Investigators: Andrew Martin, Chris Blyth, Mejbah Bhuiyan, Peter Richmond, Tom Snelling, Yue Wu, Julie Marsh
External collaborators: Professor David Smith (PathWest Laboratory Medicine), Meredith Borland (Emergency Department, Perth Children's Hospital), Dr Steven Mascaro, Professor Mark Nicol
Pneumonia, an acute respiratory infection, is the leading cause of hospitalization and death in young children globally. In Australia, death is thankfully rare but hospital admission is common. The infection is caused by a range of bacteria and viruses. Bacteria were previously thought to be most important, but more recently, viruses are detected more often than bacteria in children with pneumonia. Using support from the Telethon-Perth Children Hospital Foundation fund (2015-2018), we enrolled 270 children with pneumonia and equal numbers of healthy children into PneumoWA, a study designed to determine which pathogens (bugs) cause pneumonia in Western Australian children. We detected multiple pathogens from a nose swab taken from both sick and healthy children; we then compared the pathogens identified in the two groups. Some viruses were found much more often in sick children than healthy children, whereas other viruses and most bacteria were present equally in both sick and healthy children. Despite a comprehensive examination of these data, we could not find a single factor that could be used to tell if a child had bacterial pneumonia or viral pneumonia.

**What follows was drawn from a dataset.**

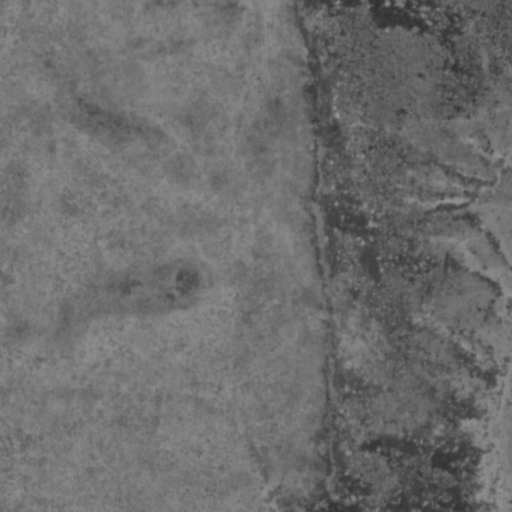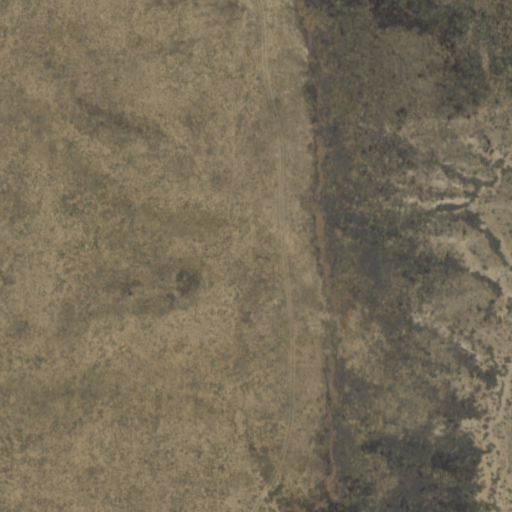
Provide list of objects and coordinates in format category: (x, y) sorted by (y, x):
road: (282, 258)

Identifying the disease-causing pathogen is important, because it will help clinicians determine who needs antibiotics and who does not. Clinicians usually prescribe antibiotics to treat pneumonia. Unfortunately, antibiotics do not help when pneumonia is caused by viruses, meaning many of the children in PneumoWA received antibiotics which did not help and potentially caused side effects. The unnecessary use of antibiotics contributes to a global problem called antimicrobial resistance (AMR). AMR occurs when antibiotics can no longer harm or kill the pathogen causing disease. AMR results in increased suffering, longer stays in hospital, and even death from untreatable infection.
PneumoBNA seeks to develop a tool to help clinicians predict the most likely pathogen causing pneumonia in a given child. We will use data from PneumoWA to explore the complex relationships between the development of disease, appearance of symptoms, and the body’s immune process for different pathogens. The model is expected to facilitate a rapid microbiological diagnosis (likely bacterial; likely viral; likely mixed) in pneumonia cases seen in the emergency department or the GP clinic. After the initial development of the tool, we will arrange a series of consultation workshops with primary care clinicians, infectious disease experts and community/consumers to share the preliminary results and seek advice from them on how to improve the prediction tool from the clinical perspective and make the tool useful in paediatric practice.
Funding: This work is funded by the Perth Childrens Hospital Foundation.